15. Neste caso, por um lado, a relação jurídica do trabalhador com a cedente, termina na data da transmissão da unidade económica, deixando de haver qualquer vínculo ou prestação de trabalhado, o que implica, nos termos dos restantes segmentos da norma do art.º 98º, a cessação do poder disciplinar, e, bem assim, por arrasto, de todos os procedimentos disciplinares que tenha encetado contra o trabalhador, designadamente, os que se encontrem ainda aberto nesse momento.
16. Por outro lado, nesse instante, nasce uma nova relação jurídica nova, entre o trabalhador, e a adquirente, passando aquele a prestar o seu trabalho para esta, o faz nascer, nos termos dos mesmos segmentos da norma, concomitantemente, um poder disciplinar, mas também ele novo, e, naturalmente, diferente do da cedente.
17. Não há transferência de qualquer disciplinar à luz da referida norma, nem dos procedimentos disciplinares da cedente, o que seria incompatível, em todo o caso, com a própria natureza de função deste.
18. Conforme vem sendo entendido pela doutrina e jurisprudência, nomeadamente, no douto Ac. dessa Relação, de 09-02-2022, proc. 9443/19.5T8LRS.L1-4, disponível em www.dgsi.pt, a titularidade do poder disciplinar é exclusiva do empregador, e só a sua execução pode ser delegada em terceiros, conforme previsto no art.º 329.º n.º 4, do CT, mas tal como aqui se prevê, de acordo com a instruções do delegante, sendo certo que qualquer decisão que seja tomada, só será imputada na esfera jurídica do mesmo, e na relação que mantém com o seu trabalhador.
19. O que se justifica em defesa do empregador, que tem de ter os poderes necessários para fazer cessar os comportamentos e atos lesivos do trabalhador que tem ao seu serviço, despedindo-o com justa causa, no limite.
20. Ora, se o poder disciplinar é exclusivo, então não se pode transmitir, nem mesmo, veja-se, à adquirente que assume a posição de empregadora no contrato de trabalho, em caso de transmissão da unidade económica.
21. Sendo que, se não se pode transmitir, também não pode partilhar (representando esta um minus em relação àquele) o que acontece, até mesmo, nos casos de trabalho temporário e em regime de outsorcing, apesar de haver uma relação tripartida (uma entidade tem e titularidade do contrato e a outra tem a prestação de trabalho do trabalhador).
22. Ademais, também não se vê qual seria o interesse que haveria em permitir e dar legitimidade a terceiros para punir um trabalhador com o qual não tem qualquer relação jurídica, ou a fazer cessar um vínculo, pelo despedimento, com o qual nada tem que ver.
23. Efetivamente, sendo, tal poder, exclusivo, o mesmo acompanha a relação jurídico-laboral subjacente, e cessa ao mesmo tempo que essa relação, como é no caso da transmissão da unidade económica em que o trabalhador se insere.
24. E se este cessa, também cessam os procedimentos disciplinares encetados pela cedente, que ainda se encontrem abertos, ao tempo da transmissão.

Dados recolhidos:
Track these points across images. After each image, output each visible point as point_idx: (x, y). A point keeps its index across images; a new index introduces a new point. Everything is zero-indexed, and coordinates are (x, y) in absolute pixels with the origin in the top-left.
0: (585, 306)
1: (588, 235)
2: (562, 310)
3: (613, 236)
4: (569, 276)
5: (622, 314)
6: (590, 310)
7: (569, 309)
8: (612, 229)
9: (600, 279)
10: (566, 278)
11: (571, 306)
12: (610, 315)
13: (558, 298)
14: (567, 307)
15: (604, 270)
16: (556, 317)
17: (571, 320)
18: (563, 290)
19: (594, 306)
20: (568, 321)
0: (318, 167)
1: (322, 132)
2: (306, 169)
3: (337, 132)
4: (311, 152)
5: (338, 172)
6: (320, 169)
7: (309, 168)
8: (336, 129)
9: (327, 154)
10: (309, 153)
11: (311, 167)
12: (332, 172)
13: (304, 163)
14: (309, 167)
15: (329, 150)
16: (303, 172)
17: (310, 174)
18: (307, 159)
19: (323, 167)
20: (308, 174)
==
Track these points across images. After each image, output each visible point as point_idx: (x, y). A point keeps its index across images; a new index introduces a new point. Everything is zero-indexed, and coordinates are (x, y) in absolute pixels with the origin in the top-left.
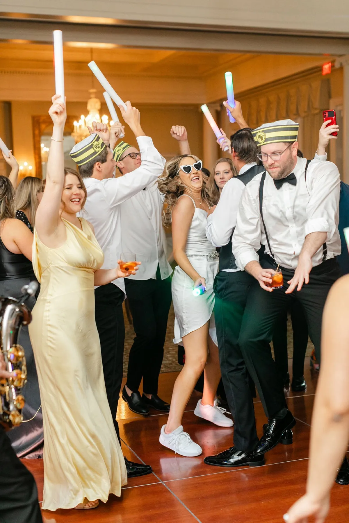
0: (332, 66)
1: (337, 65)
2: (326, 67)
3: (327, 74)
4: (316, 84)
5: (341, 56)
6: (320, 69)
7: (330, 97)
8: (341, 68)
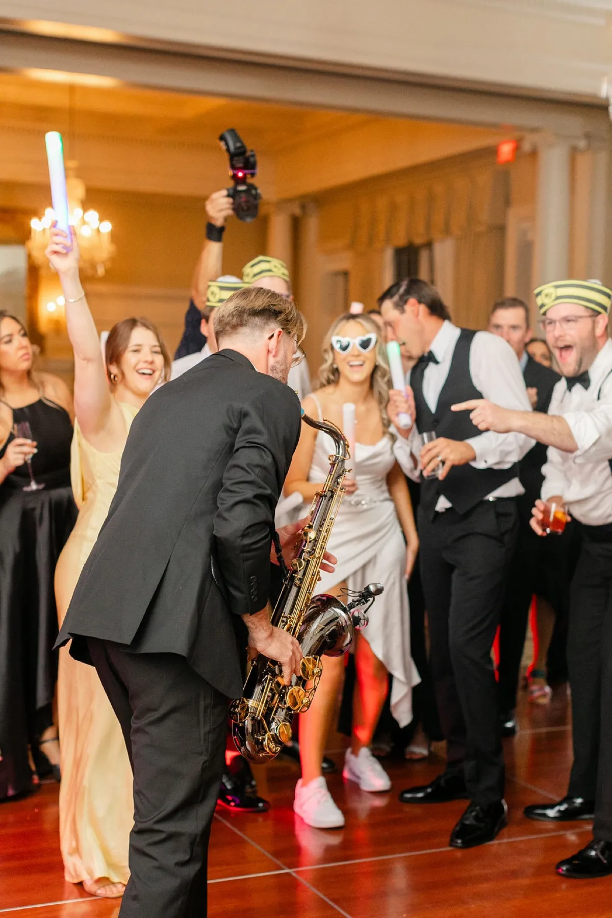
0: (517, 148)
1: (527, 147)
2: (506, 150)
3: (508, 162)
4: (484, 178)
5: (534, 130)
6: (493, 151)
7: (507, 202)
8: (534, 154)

REQUISITOS DA TAREFA: Pode voltar a digitar, sem qualquer alteração, o trecho do excerto sobre o poder disciplinar que abre com as palavras contendo "16. Por outro" e fecha com "do da cedente."?

ESPAÇO DE RESPOSTA:
16. Por outro lado, nesse instante, nasce uma nova relação jurídica nova, entre o trabalhador, e a adquirente, passando aquele a prestar o seu trabalho para esta, o faz nascer, nos termos dos mesmos segmentos da norma, concomitantemente, um poder disciplinar, mas também ele novo, e, naturalmente, diferente do da cedente.